# Text segment
----
Even though predictive dialers were created with the sole intention of actually helping companies in any industry connect with consumers by getting out an important message right away, sometimes this technology falls into the wrong hands. And it looks like that may be exactly what happened when Dish Network powered some unwanted sales calls.
Recent headlines are revealing that a new court case has just been filed in which the company is being accused by the Federal Trade Commission for allegedly making calls to millions of people who have previously opted out of future promotions. When a consumer opts out, it means they are telling the company they no longer want to be contacted by them; hence the satellite provider is in direct violation of the communication law named the FTC's (News - Alert) Telemarketing Sales Rule. This regulation mandates that once someone requests to be removed from the company's call list, even if they are not part of the National Do Not Call list the business must comply.
According to the lawsuit, Dish is being blamed for contacting individuals with the goal of having them buy its satellite TV service. To add to the annoyance, consumers answered these calls from not only company officials but also its authorized dealers.
"It is particularly disappointing when a well-established, nationally known company – which ought to know better – appears to have flagrantly and illegally made millions of invasive calls to Americans who specifically told Dish Network to leave them alone," said FTC Chairman Jon Leibowitz (News - Alert), in a statement.
When this case is all said and done, the FTC is hoping that Dish will be penalized for these harassing calls and will be forced to ante up some monetary allocations to pay for this wrongdoing.
----
# Source material
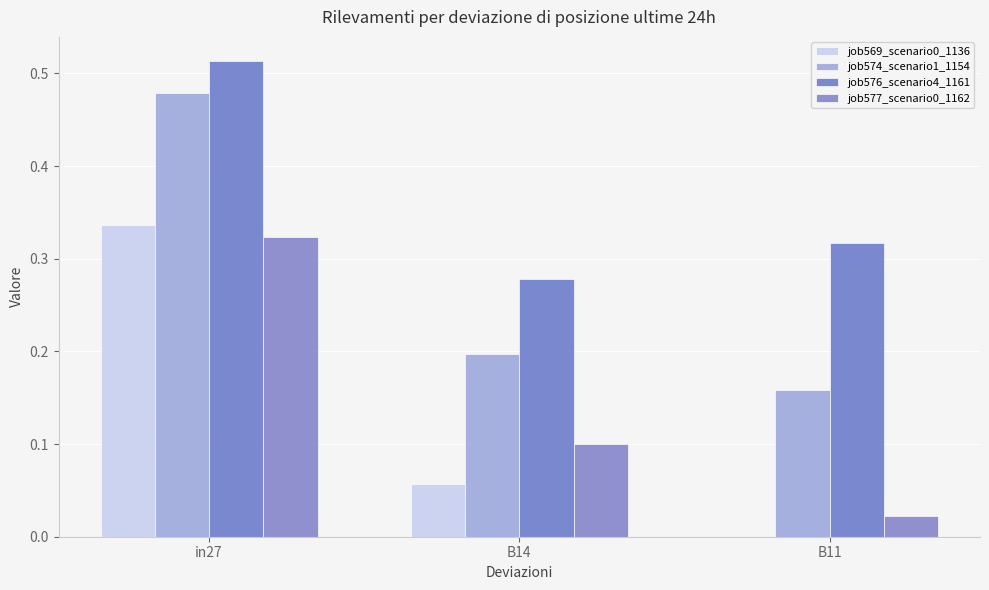

How many distinct data groups are displayed?

4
----
# Job item A
Do these statements agree with the Dish Network article? Answer yes or no for each, and quote the words of the text that decide it. (i) The FTC's Telemarketing Sales Rule protects only people on the National Do Not Call list. (ii) Consumers got the calls from both company officials and authorized dealers. (iii) The calls aimed to get people to buy a satellite TV service.
# Job item B
Can you pull out everything in the Dish Network article from "Recent headlines are" down to "business must comply.", copied word for word?

# Answer section A
(i) No: "even if they are not part of the National Do Not Call list the business must comply."
(ii) Yes: "consumers answered these calls from not only company officials but also its authorized dealers."
(iii) Yes: "with the goal of having them buy its satellite TV service."

# Answer section B
Recent headlines are revealing that a new court case has just been filed in which the company is being accused by the Federal Trade Commission for allegedly making calls to millions of people who have previously opted out of future promotions. When a consumer opts out, it means they are telling the company they no longer want to be contacted by them; hence the satellite provider is in direct violation of the communication law named the FTC's (News - Alert) Telemarketing Sales Rule. This regulation mandates that once someone requests to be removed from the company's call list, even if they are not part of the National Do Not Call list the business must comply.